Mit den grünen Kreuzen fordern die Landwirte von den Verbrauchern Aufmerksamkeit und drücken ihre Gefühle aus. Ich selber kenne auch einige Landwirte, die den Hof ihrer Eltern weiterführen möchten und so eine Tradition, ein Erbe übernehmen. Allerdings fehlen einfach die Rahmenbedingungen, um zum Beispiel noch mehr Tierwohl und Umweltschutz in die tägliche Arbeit einfließen zu lassen und dies dann in der Vermarktung auch bezahlt zu bekommen.

Mit jedem Hof, der nicht weitergeführt wird, ist unsere Grundversorgung gefährdet und dies sollten die Verbraucher wissen. So denke ich, dass das Aufstellen der Kreuze sicherlich ein wenig makaber ist, aber es rüttelt wach und das finde ich gut.

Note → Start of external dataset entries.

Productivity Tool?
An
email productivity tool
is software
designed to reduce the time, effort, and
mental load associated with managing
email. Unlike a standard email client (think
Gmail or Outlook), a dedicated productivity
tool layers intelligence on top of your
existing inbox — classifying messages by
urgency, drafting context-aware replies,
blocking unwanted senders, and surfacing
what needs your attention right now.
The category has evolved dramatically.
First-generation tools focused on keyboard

Was bietet die KLJB diesen Menschen?

Wir feiern nicht nur Messen oder fahren zu „Messen“ wie der Grünen Woche, wir haben auch viele tolle Aktionen aus verschiedenen Bereichen, wie zum Beispiel die 72-Stunden-Aktion, Schulungsangebote für Vorstände und Ortsgruppen, unsere Internationalen Partnerschaften sowie Agrarfahrten. Außerdem ist es uns sehr wichtig, die Politik auf uns aufmerksam zu machen. Wir führen regelmäßig Gespräche mit verschiedenen Politikern wie Ursula Heinen-Esser (CDU), der Ministerin für Umwelt, Landwirtschaft, Natur- und Verbraucherschutz des Landes Nordrhein-Westfalen im Januar.

Auf welche Aktionen der KLJB können sich Interessierte 2020 noch freuen?

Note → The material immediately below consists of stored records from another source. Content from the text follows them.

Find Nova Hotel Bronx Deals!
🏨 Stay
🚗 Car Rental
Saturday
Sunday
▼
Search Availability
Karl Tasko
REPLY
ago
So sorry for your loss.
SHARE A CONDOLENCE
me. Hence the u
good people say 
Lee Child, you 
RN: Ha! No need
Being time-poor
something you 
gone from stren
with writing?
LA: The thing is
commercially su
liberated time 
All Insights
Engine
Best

Am 25. April steht ein großes Ereignis an, wir feiern gemeinsam mit unseren Mitgliedern in Coesfeld unseren „D-Tag“, den Diözesantag. Dieser findet alle fünf Jahre statt und wir verbinden ihn in diesem Jahr mit unserem 70-jährigen Jubiläum. Dazu planen wir ein Festival. Mit unserem KLJBeats-Festival „Krach am Kipper“ möchten wir als Jugend vom Land lautstark auf uns und Themen, die uns bewegen, aufmerksam machen. Dazu gehört zum Beispiel der Lebensraum Land und die Jugend im Ort, die Landwirtschaft und Regionalität, eine moderne Kirche für junge Menschen sowie Umweltschutz und Nachhaltigkeit. Wir sind schon mitten in der Vorbereitung und die Vorfreude ist riesig!

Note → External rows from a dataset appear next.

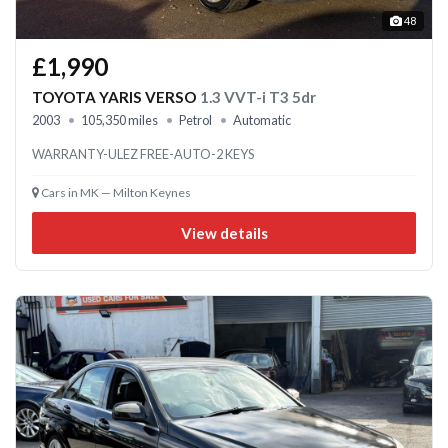
48
£1,990
TOYOTA YARIS VERSO
1.3 VVT-i T3 5dr
2003
105,350 miles
Petrol
Automatic
WARRANTY-ULEZ FREE-AUTO-2 KEYS
Cars in MK — Milton Keynes
View details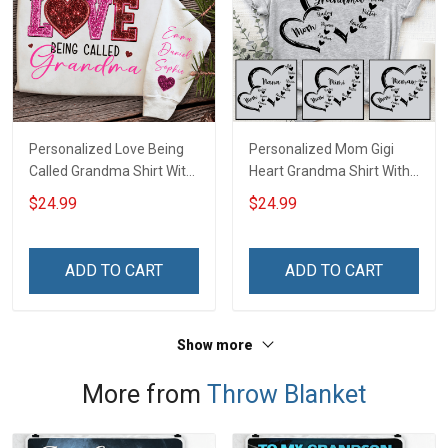
Personalized Love Being
Personalized Mom Gigi
Called Grandma Shirt With
Heart Grandma Shirt With
Grandkids Names -
Grandkids Names -
$24.99
$24.99
Personalized Name Shirt
Personalized Name Shirt
Custom Gift For Grandma
Custom Gift For Grandma
& Mom
& Mom
ADD TO CART
ADD TO CART
Show more
More from
Throw Blanket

Jana Uphoff (27) lebt in Warendorf-Hoetmar. Nach sechs Jahren im Bezirksvorstand Beckum ist sie seit drei Jahren Diözesanvorsitzende der KLJB im Bistum Münster. Sie hat Tourimusmanagement in Deventer (Niederlande) studiert und den Master in Eventmarketing und Live-Kommunikation in Chemnitz gemacht. Die passionierte Pferdesportlerin arbeitet als Regionalmanagerin beim Verein 8Plus-VITAL.NRW im Kreis Warendorf. Dort betreut sie Projekte zur Förderung im ländlichen Raum.